At what GiB/s does data transfer become limited by physics?
Electrical signalling on copper traces maxes out around 112 Gbps (about 13 GiB/s) per lane with current technology. Beyond that, optics take over — silicon photonics interconnects can push individual channels to 200+ Gbps. The physical speed of light in fiber is not the limit; it is the modulation and detection electronics.
Tebibyte per second – Frequently Asked Questions
How do chiplet architectures like AMD's MI300X achieve massive bandwidth through packaging?
AMD's MI300X stacks 8 HBM3 memory modules and multiple compute chiplets on a single package using advanced 2.5D packaging with silicon interposers. The short physical distance between compute and memory dies — millimeters instead of centimeters — dramatically reduces signal latency and power per bit. This allows a 5.3 TB/s aggregate bandwidth that would be physically impossible with traditional socketed memory. The trend toward chiplet packaging is how the industry keeps scaling bandwidth despite hitting limits in single-die manufacturing.

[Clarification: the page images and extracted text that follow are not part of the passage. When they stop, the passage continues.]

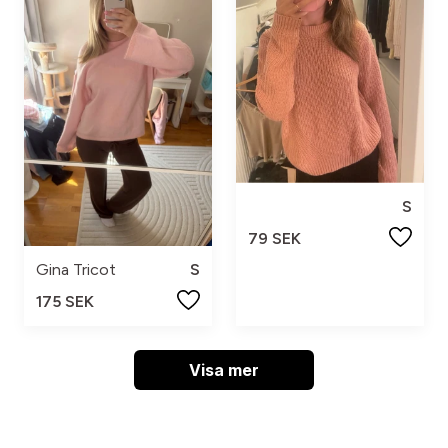
S
79 SEK
Gina Tricot
S
175 SEK
Visa mer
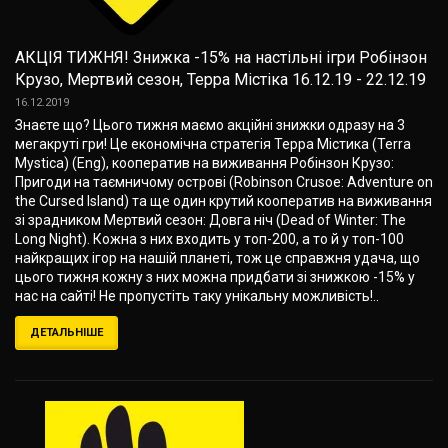
АКЦІЯ ТИЖНЯ! Знижка -15% на настільні ігри Робінзон
Крузо, Мертвий сезон, Терра Містіка 16.12.19 - 22.12.19
16.12.2019
Знаєте що? Цього тижня маємо акційні знижки одразу на 3
мегакруті гри! Це економічна стратегія Терра Містика (Terra
Mystica) (Eng), кооператив на виживання Робінзон Крузо:
Пригоди на таємничому острові (Robinson Crusoe: Adventure on
the Cursed Island) та ще один крутий кооператив на виживання
зі зрадником Мертвий сезон: Довга ніч (Dead of Winter: The
Long Night). Кожна з них входить у топ-200, а то й у топ-100
найкращих ігор на нашій планеті, тож це справжня удача, що
цього тижня кожну з них можна придбати зі знижкою -15% у
нас на сайті! Не пропустіть таку унікальну можливість!..
ДЕТАЛЬНІШЕ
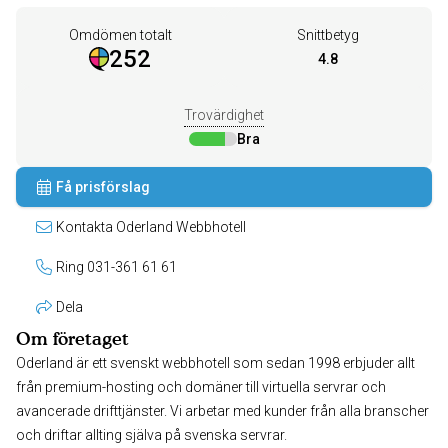
Omdömen totalt
Snittbetyg
252
4.8
Trovärdighet
Bra
Få prisförslag
Kontakta Oderland Webbhotell
Ring 031-361 61 61
Dela
Om företaget
Oderland är ett svenskt webbhotell som sedan 1998 erbjuder allt
från premium-hosting och domäner till virtuella servrar och
avancerade drifttjänster. Vi arbetar med kunder från alla branscher
och driftar allting själva på svenska servrar.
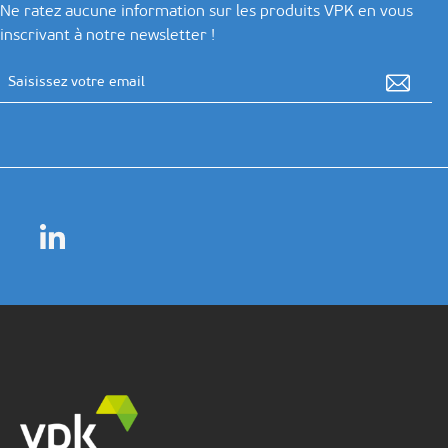
Ne ratez aucune information sur les produits VPK en vous
inscrivant à notre newsletter !
Adresse email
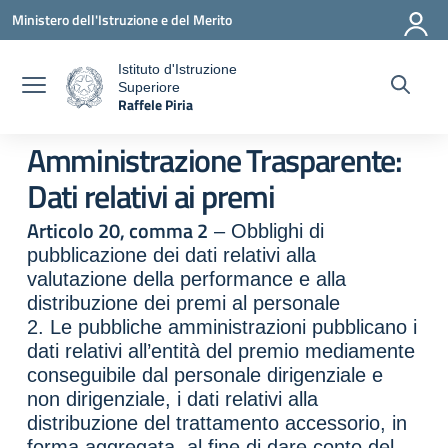
Vai ai contenuti
Vai al menu di navigazione
Vai al footer
Ministero dell'Istruzione e del Merito
Istituto d'Istruzione
Superiore
a
Raffele Piria
— Visita la pagina iniziale della scuola
Amministrazione Trasparente:
Dati relativi ai premi
Articolo 20, comma 2
– Obblighi di
pubblicazione dei dati relativi alla
valutazione della performance e alla
distribuzione dei premi al personale
2. Le pubbliche amministrazioni pubblicano i
dati relativi all’entità del premio mediamente
conseguibile dal personale dirigenziale e
non dirigenziale, i dati relativi alla
distribuzione del trattamento accessorio, in
forma aggregata, al fine di dare conto del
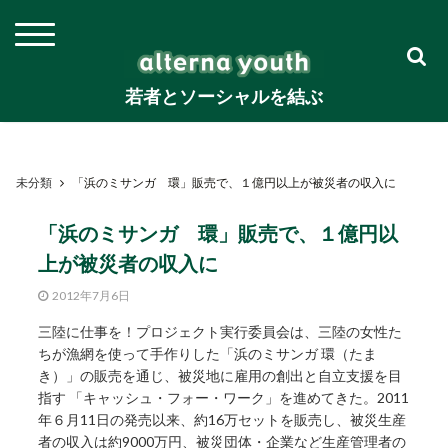
若者とソーシャルを結ぶ
未分類
「浜のミサンガ 環」販売で、１億円以上が被災者の収入に
「浜のミサンガ 環」販売で、１億円以
上が被災者の収入に
2012年7月6日
三陸に仕事を！プロジェクト実行委員会は、三陸の女性た
ちが漁網を使って手作りした「浜のミサンガ 環（たま
き）」の販売を通じ、被災地に雇用の創出と自立支援を目
指す 「キャッシュ・フォー・ワーク」を進めてきた。2011
年６月11日の発売以来、約16万セットを販売し、被災生産
者の収入は約9000万円、被災団体・企業など生産管理者の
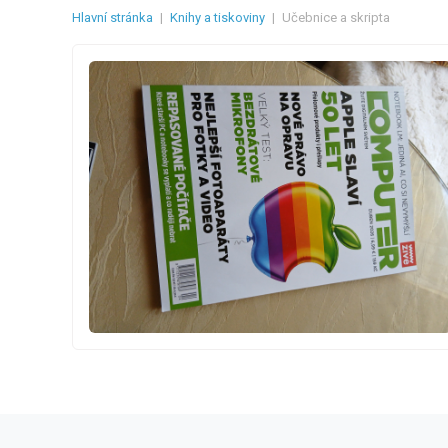
Hlavní stránka
|
Knihy a tiskoviny
|
Učebnice a skripta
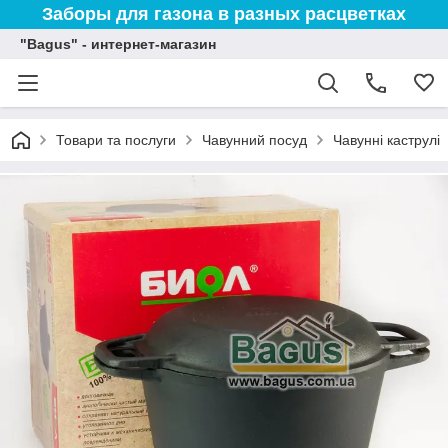
Заборы для газона в разных расцветках
"Bagus" - интернет-магазин
Товари та послуги
Чавунний посуд
Чавунні каструлі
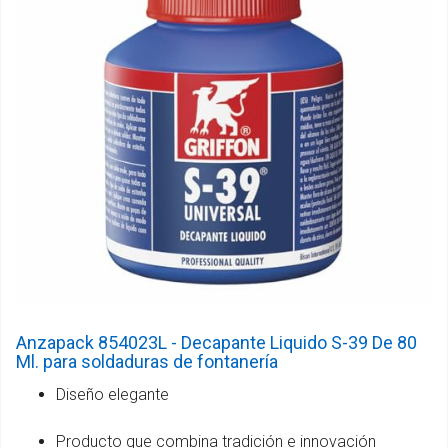
Anzapack 854023L - Decapante Liquido S-39 De 80
Ml. para soldaduras de fontanería
Diseño elegante
Producto que combina tradición e innovación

How much does the 10% TiB vs TB difference matter for AI training?
Significantly. When provisioning an AI training cluster with hundreds of GPUs, a 10% bandwidth miscalculation cascades through the entire system design — buffer sizes, interconnect capacity, cooling, and power. Getting the units wrong could mean the difference between a training run finishing in 30 days vs 33 days.

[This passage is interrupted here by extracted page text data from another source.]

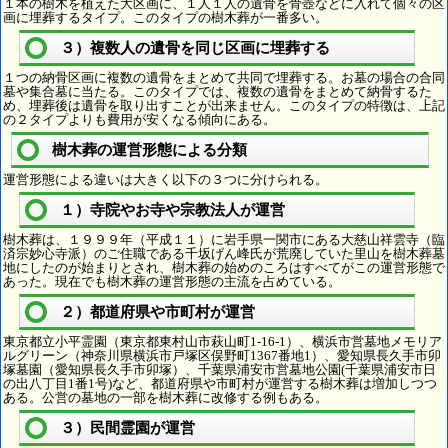
１本の樹木を植えた大区画に、１人１人の遺骨を骨壺などに入れて個々の区
画に埋葬するタイプ。このタイプの樹木葬が一番多い。
３）複数人の遺骨を同じ区画に埋葬する
１つの納骨区画に複数の遺骨をまとめて共同で埋葬する。お墓の場合の合同
墓や集合墓に当たる。このタイプでは、複数の遺骨をまとめて納骨するた
め、埋葬後は遺骨を取り出すことが出来ません。このタイプの特徴は、上記
の２タイプよりも費用が安くなる傾向にある。
樹木葬の運営形態による分類
運営形態による違いは大きく以下の３つに分けられる。
１）寺院やお寺や宗教法人が運営
樹木葬は、１９９９年（平成１１）に岩手県一関市にある大慈山祥雲寺（臨
済宗妙心寺派）のご住職である千坂げん峰氏が荒廃していた里山を樹木葬墓
地にしたのが始まりとされ、樹木葬の始めのころはすべてがこの運営形態で
あった。現在でも樹木葬の運営形態の主流を占めている。
２）都道府県や市町村が運営
東京都立小平霊園（東京都東村山市萩山町1-16-1）、横浜市営墓地メモリア
ルグリーン（神奈川県横浜市戸塚区俣野町1367番地1）、愛知県長久手市卯
塚墓園（愛知県長久手市卯塚）、千葉県浦安市営墓地公園(千葉県浦安市日
の出八丁目1番1号)など、都道府県や市町村が運営する樹木葬は増加しつつ
ある。公営の墓地の一部を樹木葬に改修する例もある。
３）民間霊園が運営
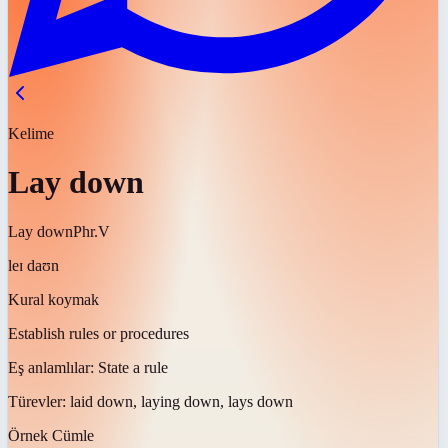
Kelime
Lay down
Lay down
Phr.V
leɪ daʊn
Kural koymak
Establish rules or procedures
Eş anlamlılar:
State a rule
Türevler:
laid down, laying down, lays down
Örnek Cümle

What workloads actually need TiB/s of bandwidth?
Training large language models (100B+ parameters), molecular dynamics simulations, weather modeling, and fluid dynamics at scale. These workloads move enormous matrices through memory billions of times. The TiB/s memory bandwidth of modern GPUs is what makes training models like GPT-4 possible in months rather than decades.

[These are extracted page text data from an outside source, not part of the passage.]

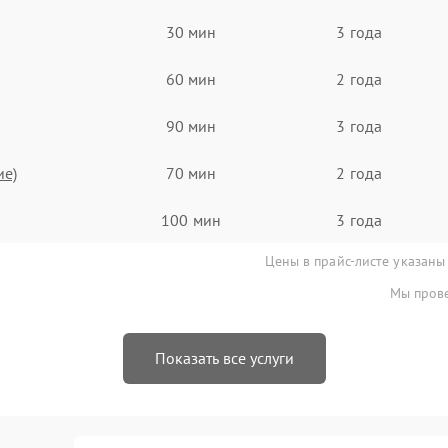
30 мин
3 года
60 мин
2 года
90 мин
3 года
ие)
70 мин
2 года
100 мин
3 года
Цены в прайс-листе указаны
Мы прове
Показать все услуги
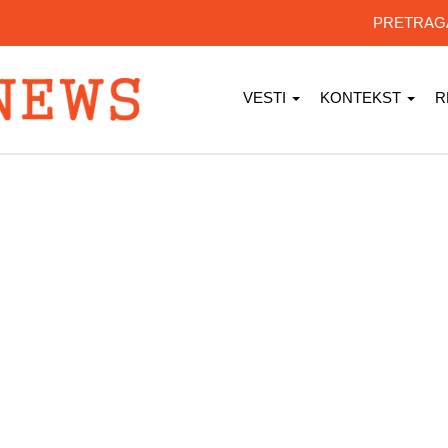
PRETRA
VESTI
KONTEKST
R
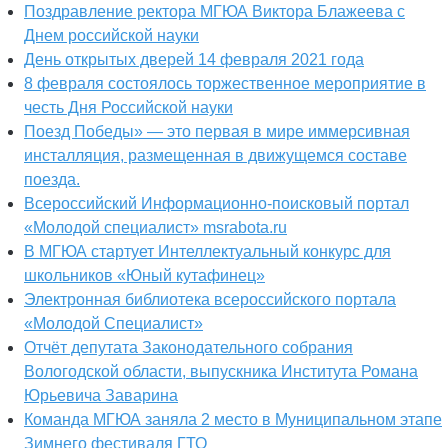
Поздравление ректора МГЮА Виктора Блажеева с
Днем российской науки
День открытых дверей 14 февраля 2021 года
8 февраля состоялось торжественное мероприятие в
честь Дня Российской науки
Поезд Победы» — это первая в мире иммерсивная
инсталляция, размещенная в движущемся составе
поезда.
Всероссийский Информационно-поисковый портал
«Молодой специалист» msrabota.ru
В МГЮА стартует Интеллектуальный конкурс для
школьников «Юный кутафинец»
Электронная библиотека всероссийского портала
«Молодой Специалист»
Отчёт депутата Законодательного собрания
Вологодской области, выпускника Института Романа
Юрьевича Заварина
Команда МГЮА заняла 2 место в Муниципальном этапе
Зимнего фестиваля ГТО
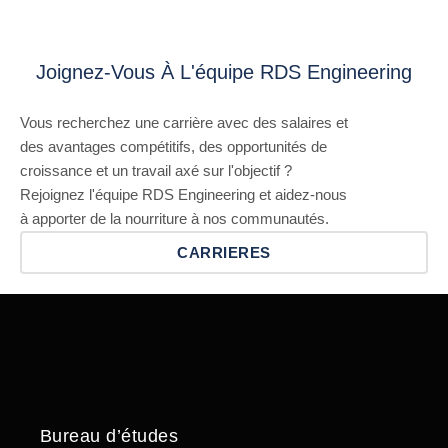
Joignez-Vous À L'équipe RDS Engineering
Vous recherchez une carrière avec des salaires et
des avantages compétitifs, des opportunités de
croissance et un travail axé sur l'objectif ?
Rejoignez l'équipe RDS Engineering et aidez-nous
à apporter de la nourriture à nos communautés.
CARRIERES
Bureau d’études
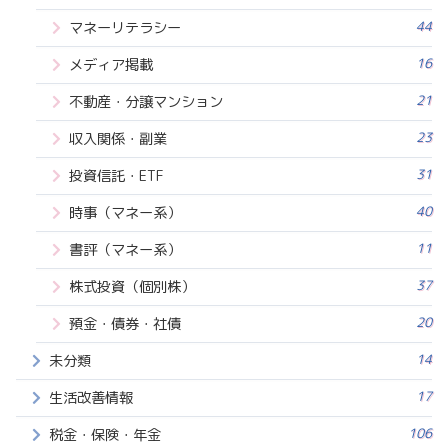
44
マネーリテラシー
16
メディア掲載
21
不動産・分譲マンション
23
収入関係・副業
31
投資信託・ETF
40
時事（マネー系）
11
書評（マネー系）
37
株式投資（個別株）
20
預金・債券・社債
14
未分類
17
生活改善情報
106
税金・保険・年金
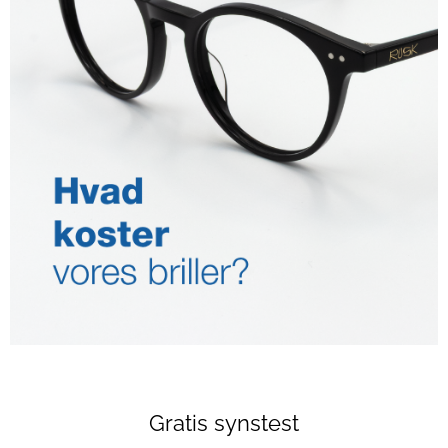
Gratis synstest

How does TiB/s memory bandwidth compare to network bandwidth in AI clusters?
Memory bandwidth dwarfs network bandwidth. Each H100 GPU has 3.35 TiB/s of internal memory bandwidth but connects to the network at only 0.05 TiB/s (400 Gbps InfiniBand). This 60:1 ratio is why AI chip designers obsess over keeping computations local to each GPU and minimising network communication.
Could quantum computers need TiB/s bandwidth?
Not in the same way. Quantum computers process information through qubits that exist in superposition, so they do not shuttle classical data around at TiB/s. However, the classical control systems that manage quantum processors and process measurement results do need high bandwidth — current quantum-classical interfaces operate at modest Gbps rates.